Finding integer representation as difference of two triangular numbers Since $n = \frac{n(n+1)}{2}-\frac{n(n-1)}{2}$, every natural number can be represented as the difference of two triangular numbers:
$ n = \frac{a(a+1)}{2}-\frac{b(b-1)}{2}$. Finding such a representation gives a factorization of $n = \frac{(a+b)\cdot(a-b+1)}{2}$.
A naive way of finding such representations would be to set 
$x = floor(0.5+\sqrt{0.25+2n})$
while True:
  x = x+1
  set y = x(x+1)/2 -n
  if issquare(8*y+1):
      b = (1+sqrt(8*y+1))/2
      if x-b+1 = 0 (mod 2):
         return (x-b+1)/2,x+b
      else:
         return x-b+1,(x+b)/2

Although to me unclear why this algorithm should terminate, I have implemented it in python and the running time for $n=p\cdot q$ with two unequal primes $p$ and $q$ seems to be $n^{0.38} < n^{0.5} = \sqrt{n}$, which seems to be better than trial division.
It is known, that one can find very fast a representation of $n$ as a sum of three triangular numbers by first finding a representation of $8n+3$ as a sum of three squares using the algorithm of Shallit and Rabin.
So in essence I have two questions:
1) Does anybody know a reason why the above naive algorithm should terminate.
2) Does anybody know of a faster way to find such (nontrivial) representation of $n$ without factoring $n$ first?
 A: The representations of this type correspond one-for-one to odd divisors of $n$. So your request for a method for constructing such a representation without factoring seems to be hopeless: if you have a method for constructing such a representation it is automatically a method for factoring.
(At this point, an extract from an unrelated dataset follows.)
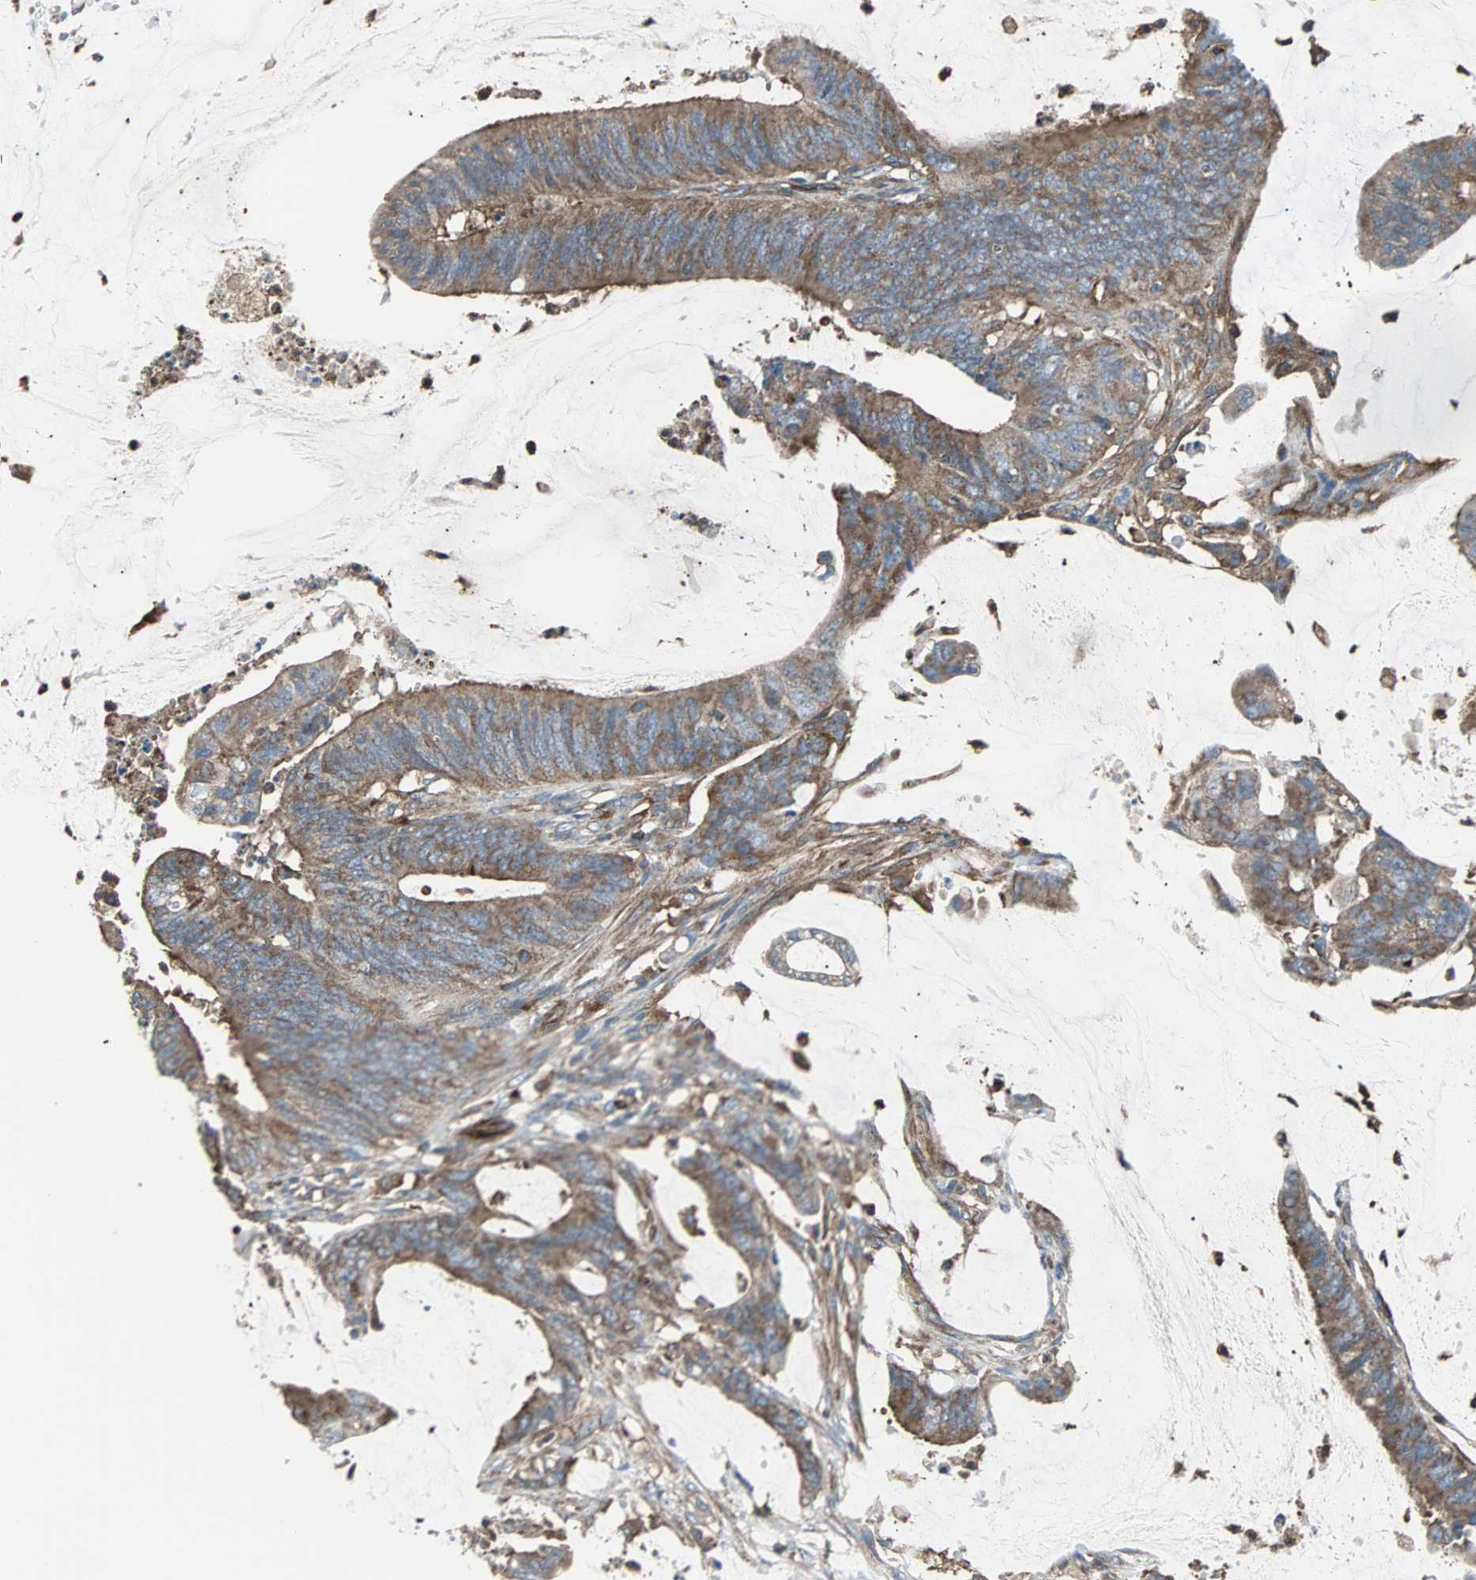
{"staining": {"intensity": "weak", "quantity": ">75%", "location": "cytoplasmic/membranous"}, "tissue": "colorectal cancer", "cell_type": "Tumor cells", "image_type": "cancer", "snomed": [{"axis": "morphology", "description": "Adenocarcinoma, NOS"}, {"axis": "topography", "description": "Rectum"}], "caption": "Approximately >75% of tumor cells in adenocarcinoma (colorectal) exhibit weak cytoplasmic/membranous protein expression as visualized by brown immunohistochemical staining.", "gene": "PLCG2", "patient": {"sex": "female", "age": 66}}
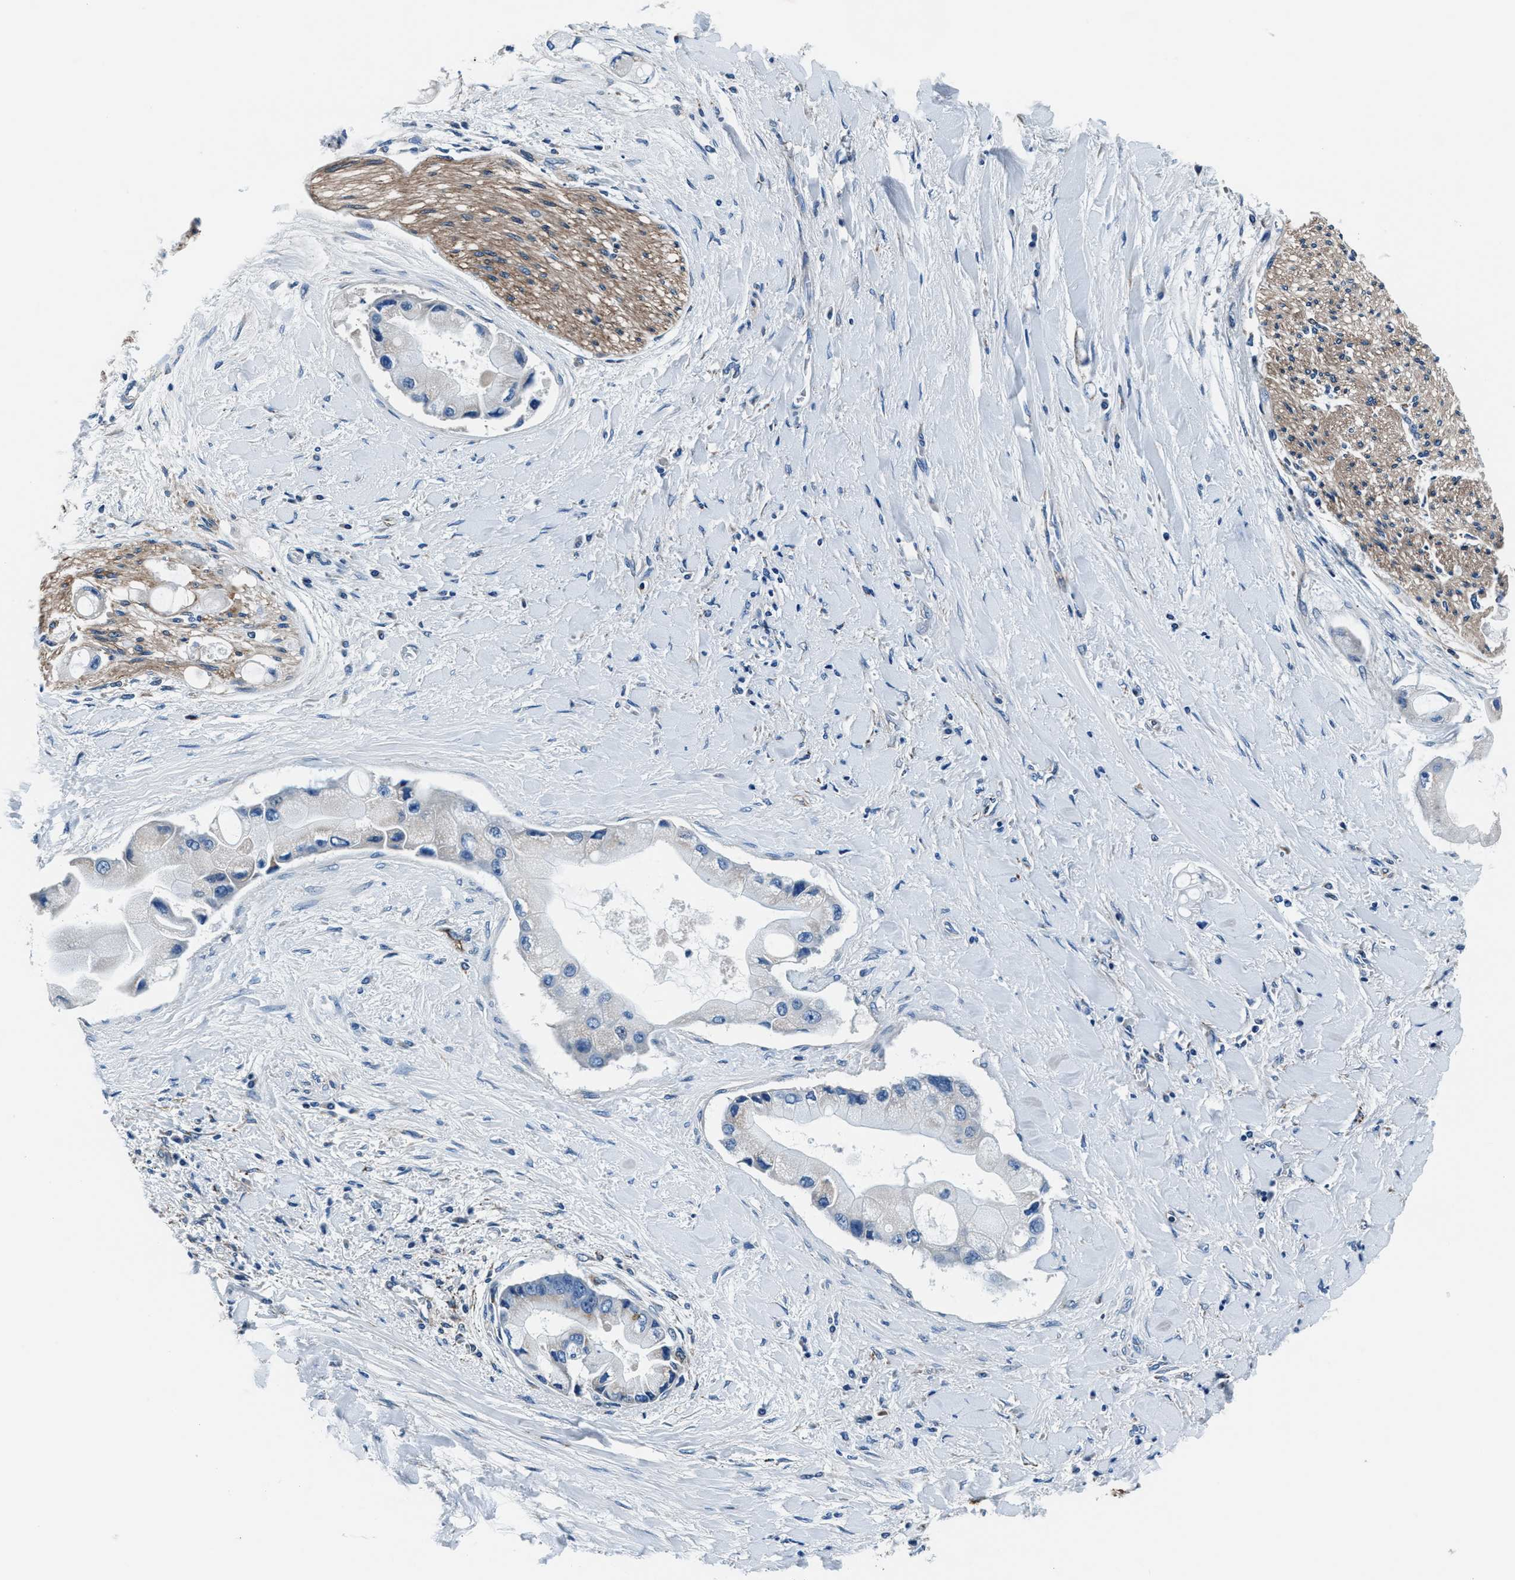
{"staining": {"intensity": "negative", "quantity": "none", "location": "none"}, "tissue": "liver cancer", "cell_type": "Tumor cells", "image_type": "cancer", "snomed": [{"axis": "morphology", "description": "Cholangiocarcinoma"}, {"axis": "topography", "description": "Liver"}], "caption": "Immunohistochemistry (IHC) of human liver cancer (cholangiocarcinoma) demonstrates no expression in tumor cells.", "gene": "PRTFDC1", "patient": {"sex": "male", "age": 50}}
See Wikipedia: Polite number.
A: There is a quick way to find solutions even without (completely) factoring. In particular, write $2n = 2^{\alpha} m$, where $m$ is odd and use the factorization $2n = m \cdot 2^{\alpha}$ to find $a$ and $b$. This gives
$$
a = \frac{2^{\alpha} + m - 1}{2}, \quad b = \frac{|2^{\alpha} - m| + 1}{2},
$$
which always results in a non-trivial solution unless $n$ is a power of $2$ (in which case it is well-known that there is no representation of $n$ as the sum of a set of consecutive integers of size $> 1$).
A: For 2) it is possible to get subexponential time.
If $n$ is prime there are few representations.
So you want $2n=(a+b)(a-b+1)$ in nontrivial way.
Factor $2n$ in subexponential time and for all divisors
$d$ of $2n$, write $2n=dd'$.
Solve $a+b=2d,a+b-1=d'$ to get 
$$a=d-1/2+d'/2,b=d+1/2-d'/2$$.
In case $a,b$ are integers, you have found representation.
I wouldn't expect your approach to give efficient factoring algorithm.